Pictures aside, repeat all the entries below exactly as they appear.

START Data

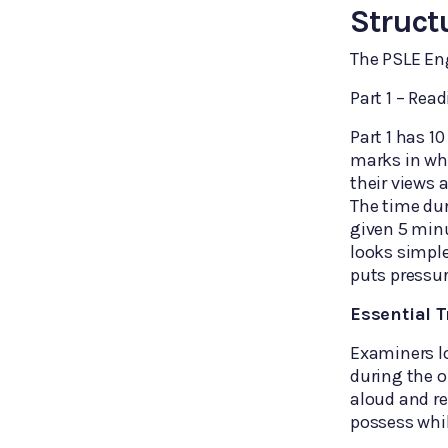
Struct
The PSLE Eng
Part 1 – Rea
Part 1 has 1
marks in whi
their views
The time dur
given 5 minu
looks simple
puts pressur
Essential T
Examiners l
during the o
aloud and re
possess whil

END Data

## Response below
Struct
The PSLE Eng
Part 1 – Rea
Part 1 has 1
marks in whi
their views
The time dur
given 5 minu
looks simple
puts pressur
Essential T
Examiners l
during the o
aloud and re
possess whil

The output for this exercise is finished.